In 1966 John founded the first national, voluntary group of independent wine merchants - The Independent Wine Merchants Association Limited, now called Merchant Vintners, and he remained Chairman until he retired taking the role of Life President in 2000.
With the continuing expansion of the company, John moved head office from the rear of the Beverley Road shop to the bonded site of Red Duster House on York Street with a grand opening carried out by Comté Robert-Jean de Vogüé, the Président-Directeur General of Moët et Chandon.
Following a further career in politics John Senior handed over Managing Directorship to his son, John Charles in 1992.
The Fourth Generation - John Charles Townend
John Charles Townend was born in 1965, the eldest son of John Ernest and Jennifer. He got involved in the company at an early age when as a young school boy he spent his Saturday mornings delivering orders with House of Townend’s longstanding van driver, Walter Redhead, who regaled John with stories about his great grandfather, and then during his teens his summer holidays were spent working in the warehouse and on the bottling line.

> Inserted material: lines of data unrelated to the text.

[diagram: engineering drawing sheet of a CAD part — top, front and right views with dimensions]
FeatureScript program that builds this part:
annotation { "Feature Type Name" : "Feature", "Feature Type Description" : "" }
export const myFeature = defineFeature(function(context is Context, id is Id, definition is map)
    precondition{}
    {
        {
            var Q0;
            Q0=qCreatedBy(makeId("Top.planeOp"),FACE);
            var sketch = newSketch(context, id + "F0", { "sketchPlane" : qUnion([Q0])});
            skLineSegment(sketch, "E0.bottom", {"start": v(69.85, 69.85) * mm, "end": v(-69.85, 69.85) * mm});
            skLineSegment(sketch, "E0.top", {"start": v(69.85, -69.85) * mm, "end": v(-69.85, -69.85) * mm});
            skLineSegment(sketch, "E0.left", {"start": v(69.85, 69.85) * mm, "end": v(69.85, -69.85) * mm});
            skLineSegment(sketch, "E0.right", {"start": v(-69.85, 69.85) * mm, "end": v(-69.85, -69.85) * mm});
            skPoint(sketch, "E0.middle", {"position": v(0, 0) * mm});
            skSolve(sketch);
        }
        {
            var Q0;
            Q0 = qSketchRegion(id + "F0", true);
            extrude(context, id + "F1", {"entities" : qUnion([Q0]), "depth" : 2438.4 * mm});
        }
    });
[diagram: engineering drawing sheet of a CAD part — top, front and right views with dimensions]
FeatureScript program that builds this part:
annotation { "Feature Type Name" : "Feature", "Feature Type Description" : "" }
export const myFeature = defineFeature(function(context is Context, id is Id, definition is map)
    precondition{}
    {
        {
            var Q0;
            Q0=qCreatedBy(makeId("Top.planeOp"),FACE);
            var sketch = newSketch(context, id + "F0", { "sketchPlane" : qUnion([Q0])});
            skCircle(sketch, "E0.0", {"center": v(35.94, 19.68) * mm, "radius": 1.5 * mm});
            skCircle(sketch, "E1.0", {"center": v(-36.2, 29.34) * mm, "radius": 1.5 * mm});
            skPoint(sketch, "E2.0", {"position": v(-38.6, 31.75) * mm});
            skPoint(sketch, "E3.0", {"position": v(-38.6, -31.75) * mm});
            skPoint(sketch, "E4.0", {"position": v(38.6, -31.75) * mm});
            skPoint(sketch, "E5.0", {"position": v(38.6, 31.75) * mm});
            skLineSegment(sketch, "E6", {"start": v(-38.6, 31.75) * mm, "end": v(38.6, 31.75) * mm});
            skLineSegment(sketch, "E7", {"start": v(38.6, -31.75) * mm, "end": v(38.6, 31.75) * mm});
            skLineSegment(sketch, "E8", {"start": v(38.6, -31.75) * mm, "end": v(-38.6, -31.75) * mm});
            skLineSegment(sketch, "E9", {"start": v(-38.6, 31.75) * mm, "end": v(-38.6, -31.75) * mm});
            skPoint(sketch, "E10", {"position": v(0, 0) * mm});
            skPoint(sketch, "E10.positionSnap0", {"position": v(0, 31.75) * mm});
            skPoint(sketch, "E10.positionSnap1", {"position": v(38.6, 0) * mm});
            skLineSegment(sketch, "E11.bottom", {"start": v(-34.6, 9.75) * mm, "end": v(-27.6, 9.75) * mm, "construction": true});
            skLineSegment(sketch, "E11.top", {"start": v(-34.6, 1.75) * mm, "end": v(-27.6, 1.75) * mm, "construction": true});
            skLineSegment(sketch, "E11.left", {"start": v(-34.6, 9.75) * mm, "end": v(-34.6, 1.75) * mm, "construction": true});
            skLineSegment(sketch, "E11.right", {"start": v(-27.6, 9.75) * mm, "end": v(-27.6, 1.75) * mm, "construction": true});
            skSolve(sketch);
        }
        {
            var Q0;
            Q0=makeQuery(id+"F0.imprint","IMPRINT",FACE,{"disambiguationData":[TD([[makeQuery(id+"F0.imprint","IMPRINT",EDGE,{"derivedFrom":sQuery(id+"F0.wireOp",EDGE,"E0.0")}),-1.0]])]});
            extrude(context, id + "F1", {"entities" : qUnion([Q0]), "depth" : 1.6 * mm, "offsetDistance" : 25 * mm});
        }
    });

After leaving Oundle in 1984, John spent a year working in the wine trade in France before going to Warwick University to read Management Science and finally joined the family company full time in 1988.
At this time, House of Townend was still very retail orientated, but the market was changing quickly with the rise of the supermarket, and so John Charles set about steering the company towards supplying hotels and restaurants and it is this which became the company’s focus over the next twenty years. The acquisitions of Cachet Wines in 1994 and then Playford Ros in 2009 helped consolidate this move into the wholesale sector.
2011 saw the move to new, modern, purpose built headquarters in Melton on the outskirts of Hull, comprising offices, a dedicated logistics team, warehouse and temperature controlled bonded storage along with our retail outlet the Cellar Door. We were lucky enough to have Alexandra Pereyre de Nonancourt, from the owning family of Laurent Perrier, fly out to England to carry out our grand opening!
2012 saw further expansion when the company acquired Lakeland Vintners, based in Ings, near Kendal, a company that has supplied some of the finest hotels in the Lake District for many years.
In recent years our focus has been on developing our online platform for both our wholesale and private customers. A new website was launched in 2016 with a continuous programme of developments thereafter. House of Townend is now 113 years old and whilst we are passionate about our heritage, we are also determined to remain very much in the present, both in our wine buying policy and in the way we run our business.